Para peserta studi juga ditanyakan mengenai gaya hidup mereka. Sekitar setengah dari responden merupakan omnivora dan 40% adalah “flexitarian” (omnivora namun tertarik untuk mengurangi konsumsi hewani), sementara vegetarian, pescatarian, dan vegan masing-masing menyumbang kurang dari 5% dari keseluruhan responden. Perbedaan jelas dapat diamati dari tanggapan para peserta dengan gaya hidup yang berbeda-beda. Misalnya, “flexitarian” memiliki pemahaman yang paling baik mengenai daging kultur, meskipun vegan lebih banyak melaporkan bahwa mereka telah melihat liputan tentang daging kultur di media. Omnivora tahu paling sedikit mengenai daging kultur, dengan selisih yang signifikan.

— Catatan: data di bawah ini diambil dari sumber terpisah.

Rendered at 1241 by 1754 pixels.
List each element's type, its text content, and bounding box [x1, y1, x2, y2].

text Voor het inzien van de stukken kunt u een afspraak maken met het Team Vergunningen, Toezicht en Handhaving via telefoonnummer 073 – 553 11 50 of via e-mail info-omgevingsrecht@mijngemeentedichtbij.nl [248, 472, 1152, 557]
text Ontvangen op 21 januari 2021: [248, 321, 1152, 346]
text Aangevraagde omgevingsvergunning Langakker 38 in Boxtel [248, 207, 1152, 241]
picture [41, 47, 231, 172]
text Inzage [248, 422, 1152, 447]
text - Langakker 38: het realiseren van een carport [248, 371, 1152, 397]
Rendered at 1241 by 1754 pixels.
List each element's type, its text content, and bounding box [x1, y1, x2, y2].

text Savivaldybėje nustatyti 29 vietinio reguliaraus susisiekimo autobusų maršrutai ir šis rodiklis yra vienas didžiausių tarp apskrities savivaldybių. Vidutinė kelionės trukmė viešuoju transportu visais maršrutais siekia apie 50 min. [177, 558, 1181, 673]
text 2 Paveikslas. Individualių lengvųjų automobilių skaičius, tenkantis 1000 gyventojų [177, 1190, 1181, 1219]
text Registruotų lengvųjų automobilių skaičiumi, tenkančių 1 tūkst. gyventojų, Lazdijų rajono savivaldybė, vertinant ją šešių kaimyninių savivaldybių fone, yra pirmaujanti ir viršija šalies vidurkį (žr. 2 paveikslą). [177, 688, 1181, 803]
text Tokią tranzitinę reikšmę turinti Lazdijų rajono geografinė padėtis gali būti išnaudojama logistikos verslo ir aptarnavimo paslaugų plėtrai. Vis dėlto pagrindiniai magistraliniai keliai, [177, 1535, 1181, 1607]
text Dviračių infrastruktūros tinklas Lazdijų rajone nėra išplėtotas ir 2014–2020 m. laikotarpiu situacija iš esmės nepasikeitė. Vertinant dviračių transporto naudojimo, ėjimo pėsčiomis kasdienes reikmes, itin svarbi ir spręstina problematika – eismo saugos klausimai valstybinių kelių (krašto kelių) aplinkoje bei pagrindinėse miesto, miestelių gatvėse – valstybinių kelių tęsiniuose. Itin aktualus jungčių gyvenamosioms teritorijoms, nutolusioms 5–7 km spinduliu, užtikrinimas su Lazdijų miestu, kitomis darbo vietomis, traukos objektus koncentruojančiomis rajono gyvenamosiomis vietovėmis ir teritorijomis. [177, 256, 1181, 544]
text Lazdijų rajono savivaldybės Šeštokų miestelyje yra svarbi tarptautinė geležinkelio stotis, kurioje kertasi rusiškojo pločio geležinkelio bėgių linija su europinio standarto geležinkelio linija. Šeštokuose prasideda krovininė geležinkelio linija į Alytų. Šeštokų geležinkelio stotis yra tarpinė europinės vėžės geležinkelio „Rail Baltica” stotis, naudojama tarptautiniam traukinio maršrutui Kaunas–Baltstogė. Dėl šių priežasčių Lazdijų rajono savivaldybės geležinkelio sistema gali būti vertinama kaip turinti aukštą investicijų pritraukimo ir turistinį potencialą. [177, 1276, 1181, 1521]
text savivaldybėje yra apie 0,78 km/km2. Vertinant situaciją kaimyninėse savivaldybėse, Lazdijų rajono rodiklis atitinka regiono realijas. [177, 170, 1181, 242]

Sebagai hasil dari temuan studi ini, ProVeg sekarang merekomendasikan untuk mengaitkan daging kultur dengan makanan alih-alih dengan laboratorium, dalam komunikasi dengan masyarakat umum. Salah satu sumber adalah basis data gambar ini yang dikumpulkan oleh Good Food Institute. Studi ini juga menekankan pentingnya edukasi publik yang terus berlangsung mengenai daging kultur, karena tampaknya kebanyakan konsumen belum mengetahui tentang hal tersebut. Masih banyak hambatan teknis yang harus dilalui industri daging kultur sebelum mencapai pasaran yang luas, namun organisasi advokasi dapat membantu membuka jalan untuk penerimaan yang luas di masyarakat dengan menjalankan kampanye edukasi yang efektif dan akurat.